The proposed static gesture recognition method is implemented using MATLAB 7.6.0 (R2008a). The proposed method uses GA to select optimized feature subset from the combined feature set; therefore, the training temporal cost of the proposed model is high. However, temporal cost of testing is low because stored optimized chromosome bit pattern is used to select feature subset from combined feature set in testing phase. When the proposed model is executed on a Intel Core i5 computer, processor 3.20 Ghz with 4 GB RAM, Windows 7 platform and as the only application running, it takes an average execution time of 0.333 seconds for recognition of each test gesture image. Note that both databases are constructed incorporating the variation of position, rotation and size of the gesture images under different illumination conditions. Therefore, the recognition performances of the proposed method in the above experimental study are invariant of position, rotation and size of the gesture images along with illumination invariance. From experimental results in Table 3, it is observed that the proposed method recognizes gesture images with an average sensitivity of \(82.25\,\%\) for Database I and \(87.67\,\%\) for Database II with user independence.
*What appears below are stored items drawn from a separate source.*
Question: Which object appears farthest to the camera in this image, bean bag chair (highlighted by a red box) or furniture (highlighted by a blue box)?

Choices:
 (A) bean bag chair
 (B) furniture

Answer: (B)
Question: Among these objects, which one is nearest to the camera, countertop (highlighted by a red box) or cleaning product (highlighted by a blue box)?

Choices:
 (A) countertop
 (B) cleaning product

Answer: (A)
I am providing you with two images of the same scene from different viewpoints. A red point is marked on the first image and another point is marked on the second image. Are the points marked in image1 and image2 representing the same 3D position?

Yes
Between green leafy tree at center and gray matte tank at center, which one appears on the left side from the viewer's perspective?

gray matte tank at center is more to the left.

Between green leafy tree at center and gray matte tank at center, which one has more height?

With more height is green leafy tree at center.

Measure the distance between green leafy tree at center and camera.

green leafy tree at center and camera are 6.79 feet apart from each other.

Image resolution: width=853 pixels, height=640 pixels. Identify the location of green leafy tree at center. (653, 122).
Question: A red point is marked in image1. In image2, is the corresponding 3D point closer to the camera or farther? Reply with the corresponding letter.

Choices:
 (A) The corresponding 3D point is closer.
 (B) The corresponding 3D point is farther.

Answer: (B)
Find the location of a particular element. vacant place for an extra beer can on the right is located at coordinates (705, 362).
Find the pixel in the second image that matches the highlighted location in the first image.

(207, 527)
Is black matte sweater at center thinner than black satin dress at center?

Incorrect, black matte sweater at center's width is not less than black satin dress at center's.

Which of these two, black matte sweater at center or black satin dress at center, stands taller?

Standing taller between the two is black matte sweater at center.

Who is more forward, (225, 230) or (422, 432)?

The proposed model can be used for recognition of ASL hand alphabet in a real-time environment.

5 Conclusion

This paper presents a novel static hand gesture recognition method which overcomes the challenges of illumination, rotation, size and position variation of the gesture images. This work uses homomorphic filtering and gray world techniques to compensate the illumination variation of the gesture image and proposes an image rotation technique to make segmented gesture rotation invariant. The proposed method explores a combined feature set, by appending LCS feature set with block-based feature set for better representation of static hand gesture. This work also uses GA-based optimum feature subset selection method to remove unwanted features without reducing performance. In this paper, an improved version RBF neural network is also proposed to classify hand gestures using selected combined features. The experiments are conducted separately on two indigenously developed databases of 24 ASL hand alphabet. The experimental results show that the combined feature set provides better recognition performance compared to each of the individual feature sets. For Databases I and II, the GA-based feature selection technique reduces more than 48 and \(45\,\%\) unwanted features, respectively, which further improves the recognition performance. The performance of the proposed RBF classifier is superior compared to MLP-BP and standard RBF classifier. The performance of the proposed static hand gesture recognition technique which recognizes gesture based on selected combined features with proposed RBF classifier is better compared to existing techniques such as Block-MLP-BP, LCS-MLP-BP, Combined-MLP-BP, Block-SRBF, LCS-SRBF, Combined-SRBF, HU-MLP-BP [1], DCT-KNN [14] and NSDS-KLAD [17]. The proposed hand gesture recognition model can be used as a user-independent recognition system to recognize 24 static ASL hand alphabet with more than \(82\,\%\) average recognition sensitivity.